As part of a fall 2023 course, dance professor Munjulika Tarah and her students will be spending time at the Williams College Museum of Art (WCMA), studying an exhibition of works curated specifically for them.
The course, Historical Research in Dance and Performance Studies, is an ideal fit for the museum’s Object Lab—a hybrid gallery-classroom that visualizes the Williams liberal arts curriculum through works from WCMA’s collection. The museum’s holdings include 15,000 works and continue to grow and evolve in response to global cultural shifts, changing curriculum and student body, and evolving artistic and museum practices.
Since it began in fall 2015, the Object Lab has grown in both size and scope. At first, the space accommodated about six faculty members’ courses. Today, approximately eight faculty members work with Elizabeth Gallerani, curator of Mellon academic programs, each semester to select one or several works of art that illuminate key ideas from their courses. The fall semester’s Object Lab, on view through Dec. 17, includes 40 works supporting classes in American studies, art history, art studio, computer science, history and dance.
Class of 1956 WCMA Director Pam Franks says a growing interest in weaving art across the curriculum is driving a need for even more educational space. The Williams College Museum of Art has been in its current space in Lawrence Hall for almost 100 years, but a new, larger building is slated to open in tandem with the museum’s centennial celebration in 2026.
“There’s teaching that happens across every discipline, and collection connections that just could go far beyond what we’re able to do in our current space,” Franks said in an interview about the college’s decision to build a new museum. The new space will create optimal conditions for display and conservation. It will also support growth in educational opportunities and innovative work in collections, exhibitions and community programming.
The Object Lab is one of the programs that will benefit from the new space. Gallerani and Tarah, who studies music and dance traditions from Bangladesh, selected artworks for the current Object Lab exhibition that showcase a range of dance movements from across cultures, media and time periods. Among the eight pieces are a lithograph by Chinese artist Hung Liu, a South Asian watercolor circa 1700 and a photograph of Black dancers in New York City from the 1930s.

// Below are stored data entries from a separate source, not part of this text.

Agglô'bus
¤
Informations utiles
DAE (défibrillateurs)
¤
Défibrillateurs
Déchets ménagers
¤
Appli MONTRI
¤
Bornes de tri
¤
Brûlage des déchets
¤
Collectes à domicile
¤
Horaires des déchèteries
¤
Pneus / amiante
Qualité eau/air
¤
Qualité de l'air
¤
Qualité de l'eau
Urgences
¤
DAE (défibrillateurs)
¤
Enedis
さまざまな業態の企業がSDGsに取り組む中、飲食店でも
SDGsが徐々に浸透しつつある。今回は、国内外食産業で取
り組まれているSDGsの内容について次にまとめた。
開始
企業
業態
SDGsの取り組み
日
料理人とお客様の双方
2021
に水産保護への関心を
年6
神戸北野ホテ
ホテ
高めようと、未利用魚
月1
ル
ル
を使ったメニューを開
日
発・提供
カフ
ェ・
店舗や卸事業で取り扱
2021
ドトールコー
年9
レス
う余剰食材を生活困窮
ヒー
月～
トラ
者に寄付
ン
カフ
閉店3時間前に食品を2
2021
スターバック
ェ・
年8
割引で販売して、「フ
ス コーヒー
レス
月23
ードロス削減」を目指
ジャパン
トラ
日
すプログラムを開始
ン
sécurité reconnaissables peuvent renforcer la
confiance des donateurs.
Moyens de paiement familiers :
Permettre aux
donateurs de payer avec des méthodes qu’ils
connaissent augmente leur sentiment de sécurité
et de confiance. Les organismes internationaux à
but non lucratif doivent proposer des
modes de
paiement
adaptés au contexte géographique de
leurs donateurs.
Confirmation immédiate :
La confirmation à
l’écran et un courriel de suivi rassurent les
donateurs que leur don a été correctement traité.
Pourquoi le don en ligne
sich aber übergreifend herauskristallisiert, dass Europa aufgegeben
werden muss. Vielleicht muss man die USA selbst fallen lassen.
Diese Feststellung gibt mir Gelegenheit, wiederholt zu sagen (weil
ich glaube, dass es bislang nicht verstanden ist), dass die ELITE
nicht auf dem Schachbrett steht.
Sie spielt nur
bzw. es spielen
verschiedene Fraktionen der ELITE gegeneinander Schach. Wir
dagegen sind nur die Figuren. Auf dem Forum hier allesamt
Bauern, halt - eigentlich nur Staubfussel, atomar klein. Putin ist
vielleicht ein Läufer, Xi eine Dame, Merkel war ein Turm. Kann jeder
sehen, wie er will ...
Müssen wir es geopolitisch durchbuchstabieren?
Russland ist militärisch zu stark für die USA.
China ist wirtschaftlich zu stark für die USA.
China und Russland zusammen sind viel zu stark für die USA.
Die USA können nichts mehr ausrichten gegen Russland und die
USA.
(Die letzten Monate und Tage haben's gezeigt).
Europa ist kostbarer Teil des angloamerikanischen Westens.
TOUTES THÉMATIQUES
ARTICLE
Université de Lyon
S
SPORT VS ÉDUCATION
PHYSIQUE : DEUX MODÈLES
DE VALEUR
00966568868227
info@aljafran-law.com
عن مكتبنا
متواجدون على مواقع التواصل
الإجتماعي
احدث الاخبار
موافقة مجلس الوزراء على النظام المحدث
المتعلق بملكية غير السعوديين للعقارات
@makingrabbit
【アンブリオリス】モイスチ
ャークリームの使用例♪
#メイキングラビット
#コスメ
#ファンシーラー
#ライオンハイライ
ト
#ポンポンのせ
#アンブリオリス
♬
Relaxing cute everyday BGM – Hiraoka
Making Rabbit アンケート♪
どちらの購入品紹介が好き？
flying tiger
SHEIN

Tarah says the artworks will be used to start conversations about the use of color, weight and gravity in South Asian dance in comparison to ballet and other Western forms that might be more familiar to students. They’ll also learn about the practice of analyzing still and moving images and have the opportunity to develop competency in historical research.
“In dance, the first step to analysis is watching the same thing over and over again,” Tarah says. “But in order to do that, you have to have a particular kind of training to understand the traditions. South Asian dance has specific types of lexicons and idioms in terms of movement. So looking at a still image for a long period of time really helps with understanding those movements.”
Daniel Barowy, assistant professor of computer science, is also participating in the Object Lab this semester. His course, Principles of Programming Languages, teaches students how to design and implement a computer programming language that produces art in the style of a particular artist. Using Josef Albers’ 1959 painting “Homage to the Square: Warming,” which features multiple inset squares in varying shades of orange that are set against a gray background, students learn how to communicate exactly what they see in the artwork—irregularity of lines, range of textures, shades of colors—so that a computer can closely replicate a work.
Gallerani says the connections Barowy’s class makes between programming computers and making art illustrate why students are excited to study computer science at Williams: “That’s one of the main goals of the Object Lab—experimenting and connecting interdisciplinary ideas in the liberal arts.”